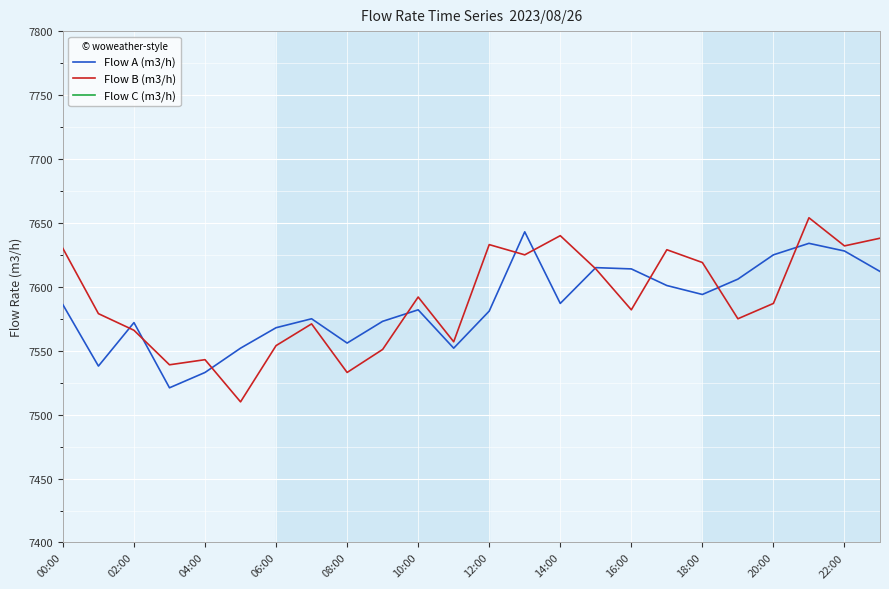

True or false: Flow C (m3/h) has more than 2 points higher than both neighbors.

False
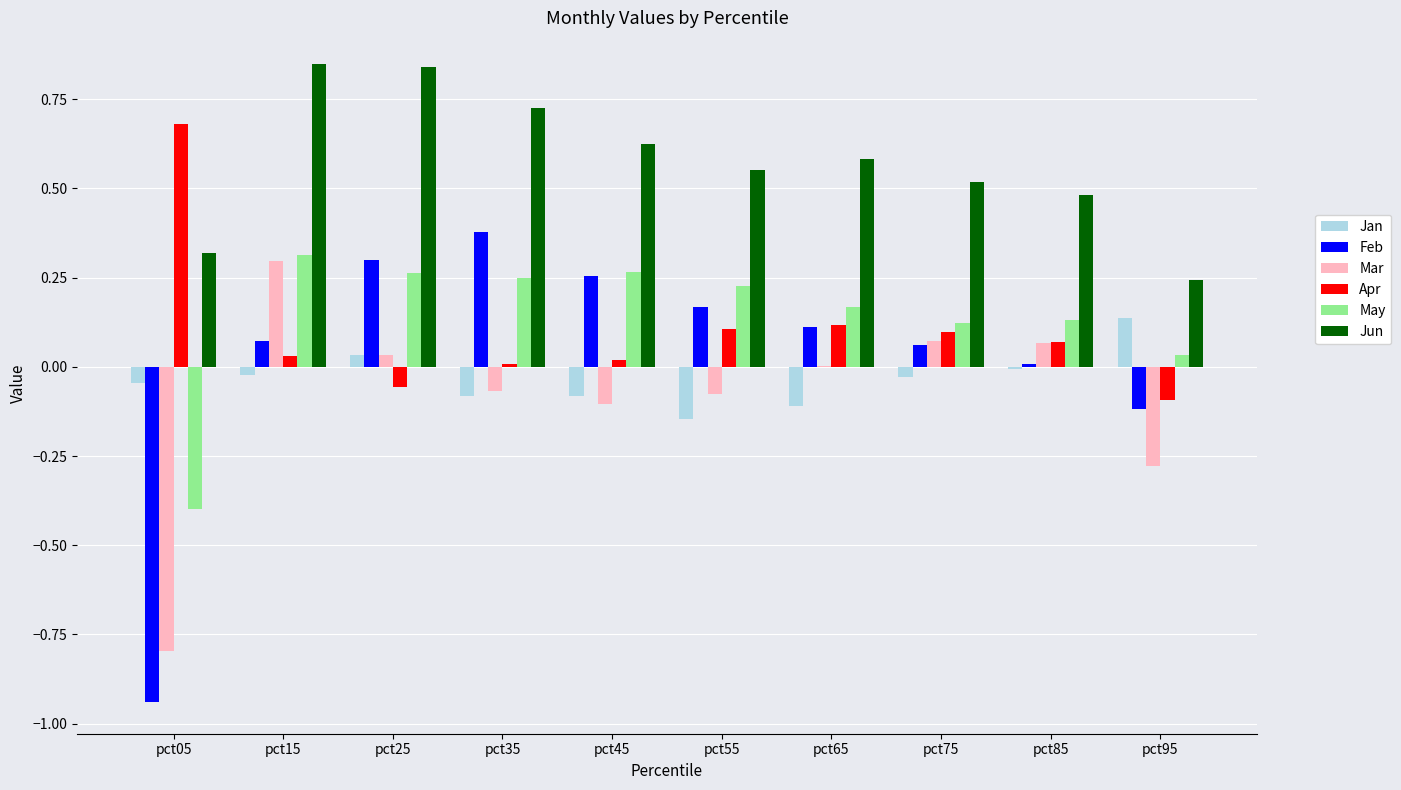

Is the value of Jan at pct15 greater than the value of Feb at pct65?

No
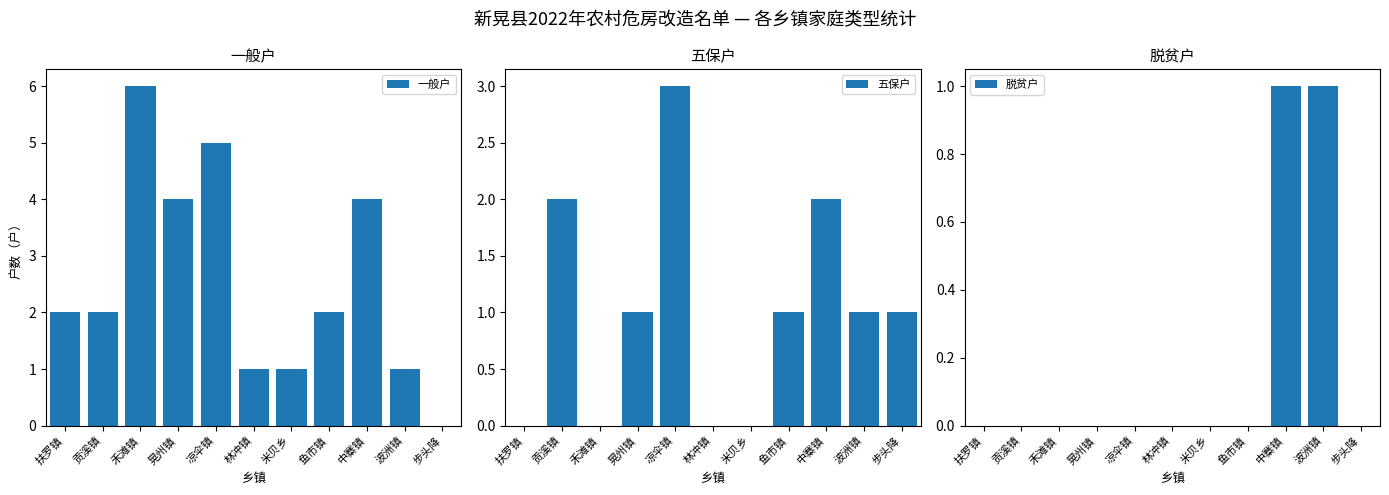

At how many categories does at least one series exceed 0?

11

:: WHAT THE EXERCISE ASKS ::
Swap every "value" in the data above for "level", keep everything else the same, and leave out the pictures.

:: RESULT FOR THIS EXERCISE ::
True or false: Flow C (m3/h) has more than 2 points higher than both neighbors.

False

Is the level of Jan at pct15 greater than the level of Feb at pct65?

No

At how many categories does at least one series exceed 0?

11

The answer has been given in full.